» EXERCISE DESCRIPTION: In the opinion piece on Obama and Egypt, how did Vice President Joe Biden describe Hosni Mubarak?
DOCUMENT EXTRACT: Begin
How history will judge Obama on Egypt

Editor's note: Hamid Dabashi is the author of "Iran: A People Interrupted" and the Hagop Kevorkian professor of Iranian Studies and Comparative Literature at Columbia University in New York. His most recent book is "Iran, the Green Movement and the U.S.: The Fox and the Paradox" (Zed Books, 2010).

(CNN) -- A dictator has fallen. A people are freed. The sky is the limit of their dream, and the dream of the rest of the world celebrating with them.

How will history judge President Barack Obama's response to the seismic changes that have happened in Egypt?

Observers around the globe are comparing the extraordinary events unfolding in and around Tahrir Square and the dramatic exit of Hosni Mubarak to the fall of the Berlin Wall, to the collapse of the Soviet Union or alternatively to the aspirations of the protesters of Tiananmen Square.

All these metaphors can only hint at the historic magnitude of what we have been seeing unfold in front of our eyes, and not just in Egypt. And we are still coming to terms with the uprising in Tunisia and the Green Movement in Iran that followed the disputed presidential election of 2009.

There is no doubt that when one puts these three events next to each other, all in the short span of 2½ years, the old, clichéd manner in which Washington tries to understand them categorically fails.

The Obama administration's response to the Egypt revolution has been, from beginning to end, indecisive and incoherent, leading one to wonder who really minds the shop at the White House at times of crisis.

Beginning with Vice President Joe Biden supporting President Hosni Mubarak as an ally and "not a dictator," and Secretary of State Hillary Clinton initially saying the regime was stable down to Obama handing the Egyptian president a laundry list of what he has to do "right now" before finally applauding the cause of the victorious protesters, we are witness to a political culture that's more embarrassing to the U.S. than the WikiLeaks disclosures.
DOCUMENT EXTRACT: End
MATERIAL SUPPLIED: Begin
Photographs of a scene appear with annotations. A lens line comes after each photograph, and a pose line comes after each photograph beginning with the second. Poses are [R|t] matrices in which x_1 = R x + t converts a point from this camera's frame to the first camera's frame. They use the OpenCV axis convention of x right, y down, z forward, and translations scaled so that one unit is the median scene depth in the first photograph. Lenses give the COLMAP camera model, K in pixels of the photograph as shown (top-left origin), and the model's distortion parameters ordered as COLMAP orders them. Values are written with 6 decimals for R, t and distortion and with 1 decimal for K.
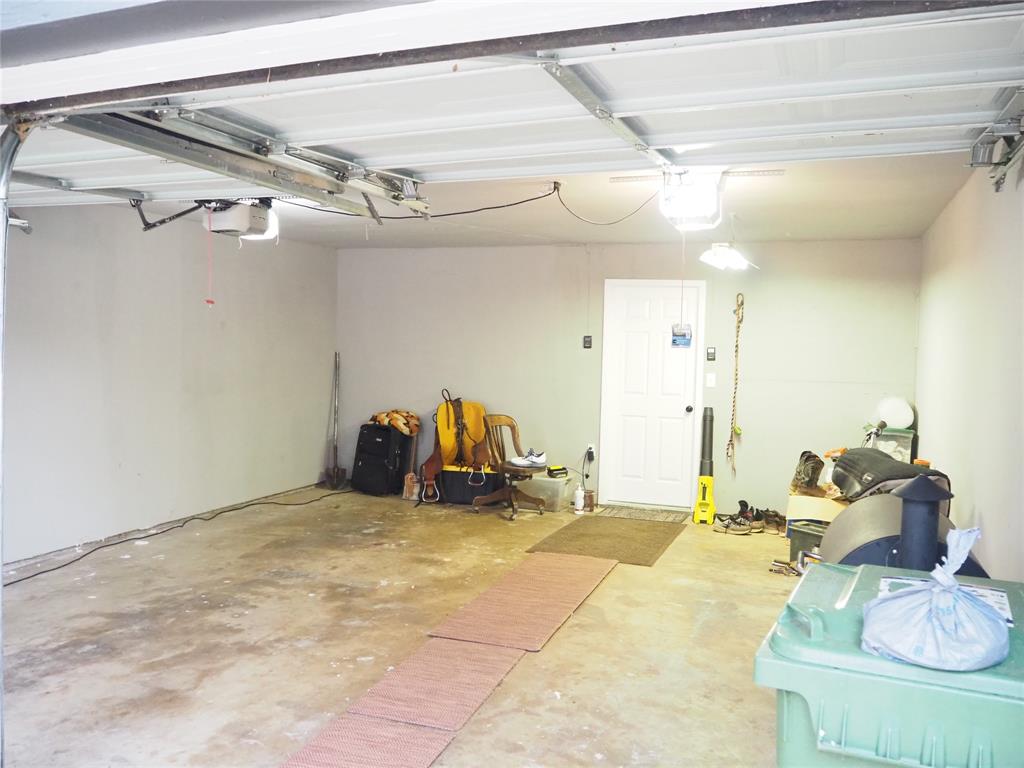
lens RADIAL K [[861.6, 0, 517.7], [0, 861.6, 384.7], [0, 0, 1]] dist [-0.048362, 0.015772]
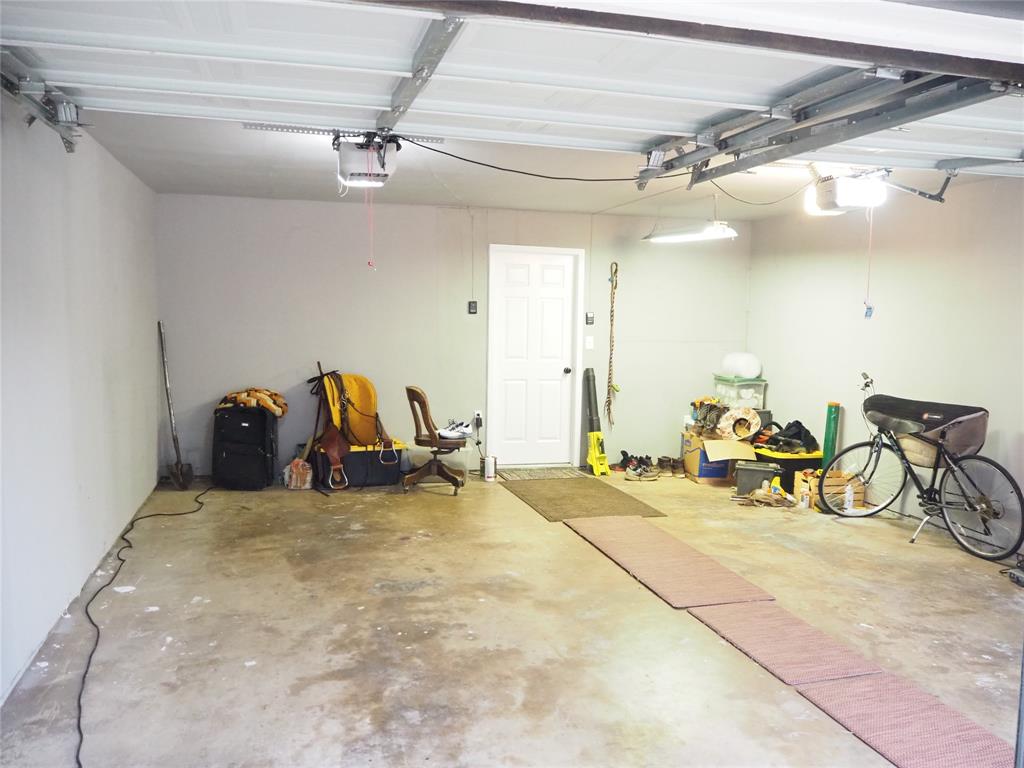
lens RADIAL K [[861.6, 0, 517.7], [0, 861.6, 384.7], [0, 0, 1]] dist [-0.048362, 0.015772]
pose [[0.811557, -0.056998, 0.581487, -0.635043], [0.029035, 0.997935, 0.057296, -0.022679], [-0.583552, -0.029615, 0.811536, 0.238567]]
MATERIAL SUPPLIED: End
MATERIAL SUPPLIED: Begin
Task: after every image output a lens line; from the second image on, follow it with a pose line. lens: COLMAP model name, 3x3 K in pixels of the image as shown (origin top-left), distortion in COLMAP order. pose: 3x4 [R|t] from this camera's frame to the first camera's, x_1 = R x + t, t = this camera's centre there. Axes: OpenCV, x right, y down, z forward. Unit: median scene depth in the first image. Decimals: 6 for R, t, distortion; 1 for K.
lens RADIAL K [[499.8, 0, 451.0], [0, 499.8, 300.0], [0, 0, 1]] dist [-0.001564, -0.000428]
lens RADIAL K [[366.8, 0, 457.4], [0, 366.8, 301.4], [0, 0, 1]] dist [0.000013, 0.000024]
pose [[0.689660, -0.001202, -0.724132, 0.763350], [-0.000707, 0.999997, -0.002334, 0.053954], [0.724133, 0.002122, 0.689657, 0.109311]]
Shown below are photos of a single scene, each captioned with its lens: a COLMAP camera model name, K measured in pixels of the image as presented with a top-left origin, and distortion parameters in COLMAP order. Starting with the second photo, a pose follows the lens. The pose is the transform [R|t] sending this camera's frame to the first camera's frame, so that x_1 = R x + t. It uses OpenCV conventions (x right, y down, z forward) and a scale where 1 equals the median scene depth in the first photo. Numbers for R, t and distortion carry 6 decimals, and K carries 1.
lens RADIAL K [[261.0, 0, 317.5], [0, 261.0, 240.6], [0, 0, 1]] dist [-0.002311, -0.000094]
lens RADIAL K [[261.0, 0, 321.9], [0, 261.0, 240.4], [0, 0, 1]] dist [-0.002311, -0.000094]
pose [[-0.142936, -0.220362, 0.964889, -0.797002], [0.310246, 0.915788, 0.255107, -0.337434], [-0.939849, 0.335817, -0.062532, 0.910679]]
MATERIAL SUPPLIED: End
» EXPECTED ANSWER: As an ally and "not a dictator."